KID SUBMITS 1,200 PAGES OF PROOF HE WROTE HIS OWN ESSAY. SCHOOL STILL PUNISHES HIM. FAMILY GOES TO FEDERAL COURT.

This is the story that is the flip side of the Princeton story, and you need both of them together to see the full picture. At Palo Alto High School in October 2025, a sophomore turned in an essay on The Crucible. The teacher ran it through Turnitin. Turnitin reported the essay was 76 percent likely to be AI-generated. The teacher ordered a punitive in-class rewrite. The student’s semester grade dropped from a low A or high B to a C. The student’s family was not notified before the punishment was applied.

The student said he wrote the essay himself. He also said he had used Grammarly for synonym suggestions, which the teacher later cited as an admission of AI use. Grammarly is a spell-checker with a thesaurus feature. It has been around since 2009. Using it to find a better word is roughly as controversial as using a dictionary. The family denies any admission was made at all.
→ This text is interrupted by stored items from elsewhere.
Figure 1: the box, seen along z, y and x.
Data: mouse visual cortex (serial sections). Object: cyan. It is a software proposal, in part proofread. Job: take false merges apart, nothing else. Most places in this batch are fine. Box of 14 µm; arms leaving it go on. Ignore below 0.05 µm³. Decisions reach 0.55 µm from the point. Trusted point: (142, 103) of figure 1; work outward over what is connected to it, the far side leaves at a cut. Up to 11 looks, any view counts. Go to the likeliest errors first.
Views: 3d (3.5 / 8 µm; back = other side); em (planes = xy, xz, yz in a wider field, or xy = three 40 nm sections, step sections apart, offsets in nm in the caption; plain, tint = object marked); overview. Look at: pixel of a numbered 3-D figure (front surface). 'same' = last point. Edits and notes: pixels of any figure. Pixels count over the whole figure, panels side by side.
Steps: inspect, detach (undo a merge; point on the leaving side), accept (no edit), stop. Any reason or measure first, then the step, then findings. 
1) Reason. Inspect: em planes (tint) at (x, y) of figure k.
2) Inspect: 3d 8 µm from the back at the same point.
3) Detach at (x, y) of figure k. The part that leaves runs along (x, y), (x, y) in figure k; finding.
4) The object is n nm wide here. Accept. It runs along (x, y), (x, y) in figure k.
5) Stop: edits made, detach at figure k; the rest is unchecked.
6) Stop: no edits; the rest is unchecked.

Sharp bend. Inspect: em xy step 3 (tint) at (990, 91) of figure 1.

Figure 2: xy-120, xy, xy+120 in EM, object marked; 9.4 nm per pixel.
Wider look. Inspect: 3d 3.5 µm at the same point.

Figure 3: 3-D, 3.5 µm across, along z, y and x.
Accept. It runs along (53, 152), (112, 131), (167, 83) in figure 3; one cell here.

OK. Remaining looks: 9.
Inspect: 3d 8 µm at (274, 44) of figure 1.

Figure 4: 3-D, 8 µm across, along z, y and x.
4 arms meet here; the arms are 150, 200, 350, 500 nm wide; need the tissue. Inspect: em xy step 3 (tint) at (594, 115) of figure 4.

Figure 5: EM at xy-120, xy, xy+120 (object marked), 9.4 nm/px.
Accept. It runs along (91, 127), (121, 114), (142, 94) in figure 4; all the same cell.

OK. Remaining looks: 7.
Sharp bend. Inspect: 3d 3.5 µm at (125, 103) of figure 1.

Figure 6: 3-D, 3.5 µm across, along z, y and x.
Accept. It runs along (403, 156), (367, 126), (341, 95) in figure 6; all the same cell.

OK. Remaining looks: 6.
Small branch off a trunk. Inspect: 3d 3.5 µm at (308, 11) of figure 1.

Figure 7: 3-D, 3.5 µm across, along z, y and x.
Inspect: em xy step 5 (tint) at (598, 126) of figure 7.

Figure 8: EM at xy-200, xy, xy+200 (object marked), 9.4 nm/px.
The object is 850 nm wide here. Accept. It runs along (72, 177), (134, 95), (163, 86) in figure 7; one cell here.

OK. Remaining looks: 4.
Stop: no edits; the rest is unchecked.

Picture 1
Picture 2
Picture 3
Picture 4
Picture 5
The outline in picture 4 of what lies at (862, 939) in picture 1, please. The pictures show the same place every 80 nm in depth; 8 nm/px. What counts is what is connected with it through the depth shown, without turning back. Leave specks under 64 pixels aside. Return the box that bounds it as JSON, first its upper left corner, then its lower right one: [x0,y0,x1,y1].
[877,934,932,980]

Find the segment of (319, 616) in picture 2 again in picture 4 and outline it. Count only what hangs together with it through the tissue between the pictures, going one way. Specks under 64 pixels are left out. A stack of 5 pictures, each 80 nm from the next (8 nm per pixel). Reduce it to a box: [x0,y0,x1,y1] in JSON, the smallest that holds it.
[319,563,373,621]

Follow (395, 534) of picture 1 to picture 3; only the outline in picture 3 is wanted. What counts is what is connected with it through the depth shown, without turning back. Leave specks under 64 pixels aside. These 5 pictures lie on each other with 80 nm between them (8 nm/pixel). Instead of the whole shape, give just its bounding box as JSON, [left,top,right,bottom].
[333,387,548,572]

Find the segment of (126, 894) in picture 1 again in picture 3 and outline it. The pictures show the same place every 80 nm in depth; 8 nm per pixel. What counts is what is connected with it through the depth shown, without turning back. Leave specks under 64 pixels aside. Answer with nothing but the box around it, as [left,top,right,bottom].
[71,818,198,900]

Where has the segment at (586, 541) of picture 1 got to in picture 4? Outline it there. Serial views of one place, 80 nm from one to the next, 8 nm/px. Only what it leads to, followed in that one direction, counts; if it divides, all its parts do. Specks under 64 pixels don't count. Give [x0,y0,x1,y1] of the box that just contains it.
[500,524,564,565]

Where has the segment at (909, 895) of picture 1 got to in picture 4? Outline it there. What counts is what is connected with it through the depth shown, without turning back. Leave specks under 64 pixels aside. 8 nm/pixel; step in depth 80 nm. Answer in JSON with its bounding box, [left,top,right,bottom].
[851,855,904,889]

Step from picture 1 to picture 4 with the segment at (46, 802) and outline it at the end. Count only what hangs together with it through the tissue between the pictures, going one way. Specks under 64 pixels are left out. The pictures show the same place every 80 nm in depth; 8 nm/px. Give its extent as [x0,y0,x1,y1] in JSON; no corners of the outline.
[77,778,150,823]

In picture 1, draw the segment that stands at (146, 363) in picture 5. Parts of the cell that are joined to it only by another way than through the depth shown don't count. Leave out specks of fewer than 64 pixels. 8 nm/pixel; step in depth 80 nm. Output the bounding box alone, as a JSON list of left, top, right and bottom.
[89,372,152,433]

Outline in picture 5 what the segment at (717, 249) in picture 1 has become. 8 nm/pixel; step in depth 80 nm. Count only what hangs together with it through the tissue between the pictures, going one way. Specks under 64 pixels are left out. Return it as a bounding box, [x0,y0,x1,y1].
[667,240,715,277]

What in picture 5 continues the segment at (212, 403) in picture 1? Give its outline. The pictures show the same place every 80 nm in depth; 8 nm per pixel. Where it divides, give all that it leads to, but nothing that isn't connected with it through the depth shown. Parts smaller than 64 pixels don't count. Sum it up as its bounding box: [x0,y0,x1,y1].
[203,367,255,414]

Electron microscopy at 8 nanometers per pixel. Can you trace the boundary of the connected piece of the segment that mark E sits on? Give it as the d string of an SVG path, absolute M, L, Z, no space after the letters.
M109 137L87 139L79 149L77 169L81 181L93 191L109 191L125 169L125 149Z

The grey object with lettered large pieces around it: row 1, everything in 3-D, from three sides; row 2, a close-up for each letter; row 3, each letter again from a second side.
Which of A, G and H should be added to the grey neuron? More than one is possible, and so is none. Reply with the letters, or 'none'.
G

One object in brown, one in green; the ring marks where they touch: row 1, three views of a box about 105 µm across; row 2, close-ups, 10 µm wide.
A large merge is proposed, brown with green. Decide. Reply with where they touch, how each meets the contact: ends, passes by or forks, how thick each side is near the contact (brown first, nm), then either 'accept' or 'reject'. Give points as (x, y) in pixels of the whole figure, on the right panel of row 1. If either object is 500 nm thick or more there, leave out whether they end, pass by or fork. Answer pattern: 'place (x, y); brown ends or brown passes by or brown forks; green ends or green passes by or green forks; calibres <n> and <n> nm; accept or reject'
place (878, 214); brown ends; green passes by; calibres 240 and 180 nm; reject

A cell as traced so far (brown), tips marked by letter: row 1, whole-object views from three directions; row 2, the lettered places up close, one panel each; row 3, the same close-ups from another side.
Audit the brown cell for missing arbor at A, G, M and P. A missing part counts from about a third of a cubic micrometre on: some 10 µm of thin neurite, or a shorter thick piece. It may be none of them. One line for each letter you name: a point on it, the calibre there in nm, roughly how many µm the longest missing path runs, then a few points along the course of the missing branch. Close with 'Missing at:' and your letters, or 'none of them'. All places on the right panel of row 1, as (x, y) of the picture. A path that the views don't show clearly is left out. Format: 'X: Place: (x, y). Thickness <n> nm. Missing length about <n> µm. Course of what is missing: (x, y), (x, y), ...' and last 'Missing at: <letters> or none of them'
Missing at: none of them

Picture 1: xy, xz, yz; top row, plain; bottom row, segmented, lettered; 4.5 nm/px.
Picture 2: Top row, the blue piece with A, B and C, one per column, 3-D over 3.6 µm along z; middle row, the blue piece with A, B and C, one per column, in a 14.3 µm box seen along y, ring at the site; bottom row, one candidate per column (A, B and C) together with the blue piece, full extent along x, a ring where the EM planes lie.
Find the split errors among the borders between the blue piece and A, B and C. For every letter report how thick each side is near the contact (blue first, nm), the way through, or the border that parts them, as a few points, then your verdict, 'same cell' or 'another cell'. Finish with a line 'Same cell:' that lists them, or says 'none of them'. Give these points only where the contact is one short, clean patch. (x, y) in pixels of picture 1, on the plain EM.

Here is the part where it gets genuinely absurd. The family responded to the accusation by compiling nearly 1,200 pages of evidence. Not a letter from the parents. Not a note from the student. 1,200 pages: draft after draft after draft, revision history pulled directly from the document, notes, sources, the entire paper trail of a kid who actually did the work and saved everything along the way. They brought this to the school. The school reviewed it and maintained the punishment anyway. The principal sided with the teacher. The district stood behind the principal. The semester grade stayed at C.

The family filed a federal lawsuit in the Northern District of California. The complaint brings claims of Title IX sex discrimination and Title VI national-origin discrimination, arguing that the pattern of Turnitin flags disproportionately affected Asian and male students. They want the rewrite grade vacated, the original semester grade restored, and any reference to academic dishonesty removed from every category of record. They are also asking the court to bar the district from treating AI detection scores as dispositive evidence without educator review.

The underlying problem is not hard to understand. AI detection tools do not detect AI. They generate a probability score based on patterns that correlate with AI output. Those patterns also correlate with certain writing styles, second-language speakers, students who have been drilled in structured academic prose, and students who write very carefully. A well-organized essay can score high on an AI detector for the same reason a well-organized essay would score high on an AI detector: it is clear, structured, and follows the conventions of the genre. The detector cannot distinguish between a disciplined human writer and a language model doing an impression of one. Schools have been deploying these tools without understanding that distinction, and students are paying for it with grades and in some cases with disciplinary records that follow them.

The irony is not subtle. At Princeton, the honor system collapsed because AI made undetected cheating too easy. In Palo Alto, the detection system punished a student who did not cheat because the tool cannot tell the difference. Both things are true at the same time. AI made it easier to cheat undetected and easier to be punished for work you actually did. The education system is losing the game from both ends simultaneously, and it still has not figured out what it is actually measuring.